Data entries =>
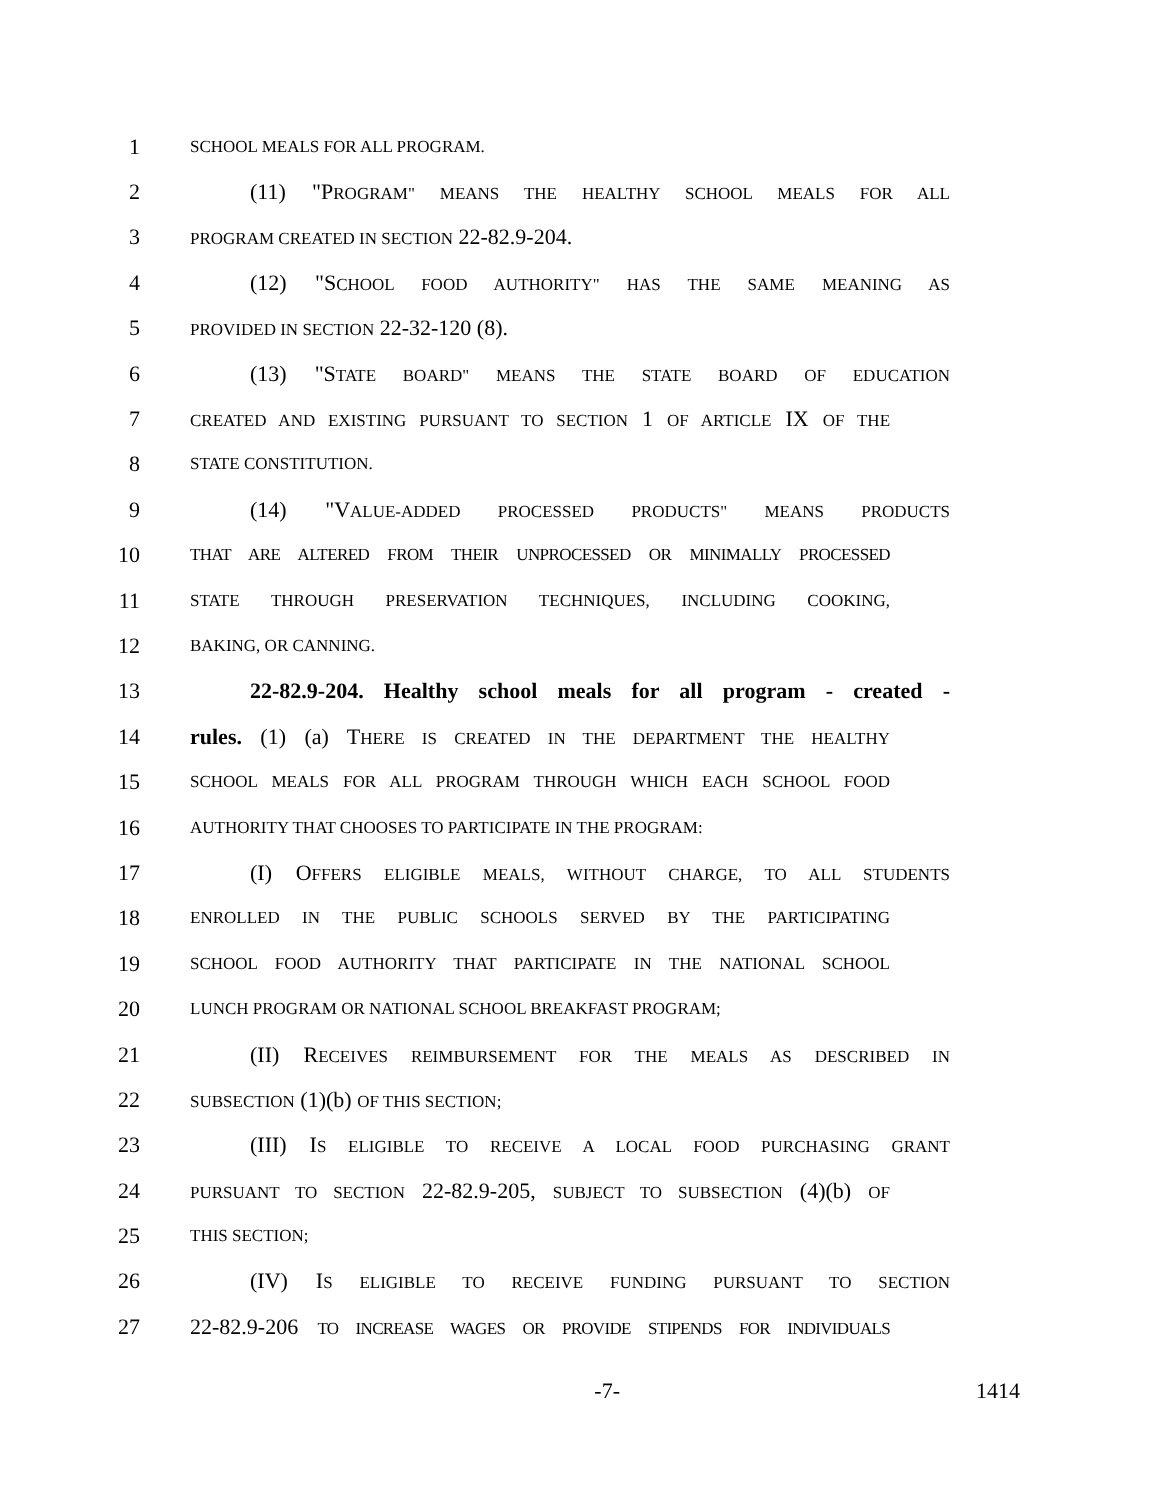1 SCHOOL MEALS FOR ALL PROGRAM.
2 (11) "PROGRAM" MEANS THE HEALTHY SCHOOL MEALS FOR ALL
3 PROGRAM CREATED IN SECTION 22-82.9-204.
4 (12) "SCHOOL FOOD AUTHORITY" HAS THE SAME MEANING AS
5 PROVIDED IN SECTION 22-32-120 (8).
6 (13) "STATE BOARD" MEANS THE STATE BOARD OF EDUCATION
7 CREATED AND EXISTING PURSUANT TO SECTION 1 OF ARTICLE IX OF THE
8 STATE CONSTITUTION.
9 (14) "VALUE-ADDED PROCESSED PRODUCTS" MEANS PRODUCTS
10 THAT ARE ALTERED FROM THEIR UNPROCESSED OR MINIMALLY PROCESSED
11 STATE THROUGH PRESERVATION TECHNIQUES, INCLUDING COOKING,
12 BAKING, OR CANNING.
13 22-82.9-204. Healthy school meals for all program - created -
14 rules. (1) (a) THERE IS CREATED IN THE DEPARTMENT THE HEALTHY
15 SCHOOL MEALS FOR ALL PROGRAM THROUGH WHICH EACH SCHOOL FOOD
16 AUTHORITY THAT CHOOSES TO PARTICIPATE IN THE PROGRAM:
17 (I) OFFERS ELIGIBLE MEALS, WITHOUT CHARGE, TO ALL STUDENTS
18 ENROLLED IN THE PUBLIC SCHOOLS SERVED BY THE PARTICIPATING
19 SCHOOL FOOD AUTHORITY THAT PARTICIPATE IN THE NATIONAL SCHOOL
20 LUNCH PROGRAM OR NATIONAL SCHOOL BREAKFAST PROGRAM;
21 (II) RECEIVES REIMBURSEMENT FOR THE MEALS AS DESCRIBED IN
22 SUBSECTION (1)(b) OF THIS SECTION;
23 (III) IS ELIGIBLE TO RECEIVE A LOCAL FOOD PURCHASING GRANT
24 PURSUANT TO SECTION 22-82.9-205, SUBJECT TO SUBSECTION (4)(b) OF
25 THIS SECTION;
26 (IV) IS ELIGIBLE TO RECEIVE FUNDING PURSUANT TO SECTION
27 22-82.9-206 TO INCREASE WAGES OR PROVIDE STIPENDS FOR INDIVIDUALS
-7- 1414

EXERCISE DESCRIPTION => Produce an exact repeat of the lines from the one containing "16 AUTHORITY THAT" through the last line of the data, and nothing more.

RESPONSE FOR THIS EXERCISE =>
16 AUTHORITY THAT CHOOSES TO PARTICIPATE IN THE PROGRAM:
17 (I) OFFERS ELIGIBLE MEALS, WITHOUT CHARGE, TO ALL STUDENTS
18 ENROLLED IN THE PUBLIC SCHOOLS SERVED BY THE PARTICIPATING
19 SCHOOL FOOD AUTHORITY THAT PARTICIPATE IN THE NATIONAL SCHOOL
20 LUNCH PROGRAM OR NATIONAL SCHOOL BREAKFAST PROGRAM;
21 (II) RECEIVES REIMBURSEMENT FOR THE MEALS AS DESCRIBED IN
22 SUBSECTION (1)(b) OF THIS SECTION;
23 (III) IS ELIGIBLE TO RECEIVE A LOCAL FOOD PURCHASING GRANT
24 PURSUANT TO SECTION 22-82.9-205, SUBJECT TO SUBSECTION (4)(b) OF
25 THIS SECTION;
26 (IV) IS ELIGIBLE TO RECEIVE FUNDING PURSUANT TO SECTION
27 22-82.9-206 TO INCREASE WAGES OR PROVIDE STIPENDS FOR INDIVIDUALS
-7- 1414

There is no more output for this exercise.